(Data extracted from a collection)

◇ ◇ ◇ ◇ ◇ ◇ ◇

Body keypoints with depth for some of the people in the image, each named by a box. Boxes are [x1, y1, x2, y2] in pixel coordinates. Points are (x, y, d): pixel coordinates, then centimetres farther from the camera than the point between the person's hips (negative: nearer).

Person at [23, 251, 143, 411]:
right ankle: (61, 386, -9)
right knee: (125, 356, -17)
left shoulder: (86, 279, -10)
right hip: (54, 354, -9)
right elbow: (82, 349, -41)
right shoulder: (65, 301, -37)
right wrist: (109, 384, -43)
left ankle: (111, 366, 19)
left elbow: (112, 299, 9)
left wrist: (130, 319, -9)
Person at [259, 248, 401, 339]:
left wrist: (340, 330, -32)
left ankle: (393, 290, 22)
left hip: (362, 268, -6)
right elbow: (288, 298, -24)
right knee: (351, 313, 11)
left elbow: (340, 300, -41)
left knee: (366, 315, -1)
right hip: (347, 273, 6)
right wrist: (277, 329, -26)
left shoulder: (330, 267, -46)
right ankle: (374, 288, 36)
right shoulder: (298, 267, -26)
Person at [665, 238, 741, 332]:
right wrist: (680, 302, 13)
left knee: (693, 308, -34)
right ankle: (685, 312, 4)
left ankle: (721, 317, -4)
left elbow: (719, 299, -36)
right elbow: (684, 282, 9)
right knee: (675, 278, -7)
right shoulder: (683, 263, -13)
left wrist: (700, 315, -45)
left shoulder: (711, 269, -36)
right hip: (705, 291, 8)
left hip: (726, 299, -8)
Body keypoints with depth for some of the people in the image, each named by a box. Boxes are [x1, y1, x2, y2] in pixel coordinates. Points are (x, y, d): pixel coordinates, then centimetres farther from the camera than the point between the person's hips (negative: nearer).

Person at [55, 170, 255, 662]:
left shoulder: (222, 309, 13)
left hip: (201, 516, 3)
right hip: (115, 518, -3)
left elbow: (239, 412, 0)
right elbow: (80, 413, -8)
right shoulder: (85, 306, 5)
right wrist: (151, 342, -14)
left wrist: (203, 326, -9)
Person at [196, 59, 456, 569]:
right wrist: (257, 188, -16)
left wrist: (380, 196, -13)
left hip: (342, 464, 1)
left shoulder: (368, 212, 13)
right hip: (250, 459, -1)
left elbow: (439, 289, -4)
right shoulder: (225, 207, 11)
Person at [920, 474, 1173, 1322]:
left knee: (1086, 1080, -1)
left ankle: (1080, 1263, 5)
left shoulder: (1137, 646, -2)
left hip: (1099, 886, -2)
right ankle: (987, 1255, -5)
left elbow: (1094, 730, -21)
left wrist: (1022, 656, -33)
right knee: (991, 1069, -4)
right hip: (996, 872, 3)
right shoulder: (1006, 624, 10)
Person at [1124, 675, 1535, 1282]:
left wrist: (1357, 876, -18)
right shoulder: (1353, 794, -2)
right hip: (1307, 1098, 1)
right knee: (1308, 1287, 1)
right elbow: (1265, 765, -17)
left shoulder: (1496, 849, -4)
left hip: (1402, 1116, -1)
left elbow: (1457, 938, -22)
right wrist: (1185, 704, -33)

◇ ◇ ◇ ◇ ◇ ◇ ◇

▶ Assignment: A complete, exact copy of the entries above is what is wanted.

▶ Answer for the task:
Body keypoints with depth for some of the people in the image, each named by a box. Boxes are [x1, y1, x2, y2] in pixel coordinates. Points are (x, y, d): pixel coordinates, then centimetres farther from the camera than the point between the person's hips (negative: nearer).

Person at [23, 251, 143, 411]:
right ankle: (61, 386, -9)
right knee: (125, 356, -17)
left shoulder: (86, 279, -10)
right hip: (54, 354, -9)
right elbow: (82, 349, -41)
right shoulder: (65, 301, -37)
right wrist: (109, 384, -43)
left ankle: (111, 366, 19)
left elbow: (112, 299, 9)
left wrist: (130, 319, -9)
Person at [259, 248, 401, 339]:
left wrist: (340, 330, -32)
left ankle: (393, 290, 22)
left hip: (362, 268, -6)
right elbow: (288, 298, -24)
right knee: (351, 313, 11)
left elbow: (340, 300, -41)
left knee: (366, 315, -1)
right hip: (347, 273, 6)
right wrist: (277, 329, -26)
left shoulder: (330, 267, -46)
right ankle: (374, 288, 36)
right shoulder: (298, 267, -26)
Person at [665, 238, 741, 332]:
right wrist: (680, 302, 13)
left knee: (693, 308, -34)
right ankle: (685, 312, 4)
left ankle: (721, 317, -4)
left elbow: (719, 299, -36)
right elbow: (684, 282, 9)
right knee: (675, 278, -7)
right shoulder: (683, 263, -13)
left wrist: (700, 315, -45)
left shoulder: (711, 269, -36)
right hip: (705, 291, 8)
left hip: (726, 299, -8)
Body keypoints with depth for some of the people in the image, each named by a box. Boxes are [x1, y1, x2, y2] in pixel coordinates. Points are (x, y, d): pixel coordinates, then centimetres farther from the camera than the point between the person's hips (negative: nearer).

Person at [55, 170, 255, 662]:
left shoulder: (222, 309, 13)
left hip: (201, 516, 3)
right hip: (115, 518, -3)
left elbow: (239, 412, 0)
right elbow: (80, 413, -8)
right shoulder: (85, 306, 5)
right wrist: (151, 342, -14)
left wrist: (203, 326, -9)
Person at [196, 59, 456, 569]:
right wrist: (257, 188, -16)
left wrist: (380, 196, -13)
left hip: (342, 464, 1)
left shoulder: (368, 212, 13)
right hip: (250, 459, -1)
left elbow: (439, 289, -4)
right shoulder: (225, 207, 11)
Person at [920, 474, 1173, 1322]:
left knee: (1086, 1080, -1)
left ankle: (1080, 1263, 5)
left shoulder: (1137, 646, -2)
left hip: (1099, 886, -2)
right ankle: (987, 1255, -5)
left elbow: (1094, 730, -21)
left wrist: (1022, 656, -33)
right knee: (991, 1069, -4)
right hip: (996, 872, 3)
right shoulder: (1006, 624, 10)
Person at [1124, 675, 1535, 1282]:
left wrist: (1357, 876, -18)
right shoulder: (1353, 794, -2)
right hip: (1307, 1098, 1)
right knee: (1308, 1287, 1)
right elbow: (1265, 765, -17)
left shoulder: (1496, 849, -4)
left hip: (1402, 1116, -1)
left elbow: (1457, 938, -22)
right wrist: (1185, 704, -33)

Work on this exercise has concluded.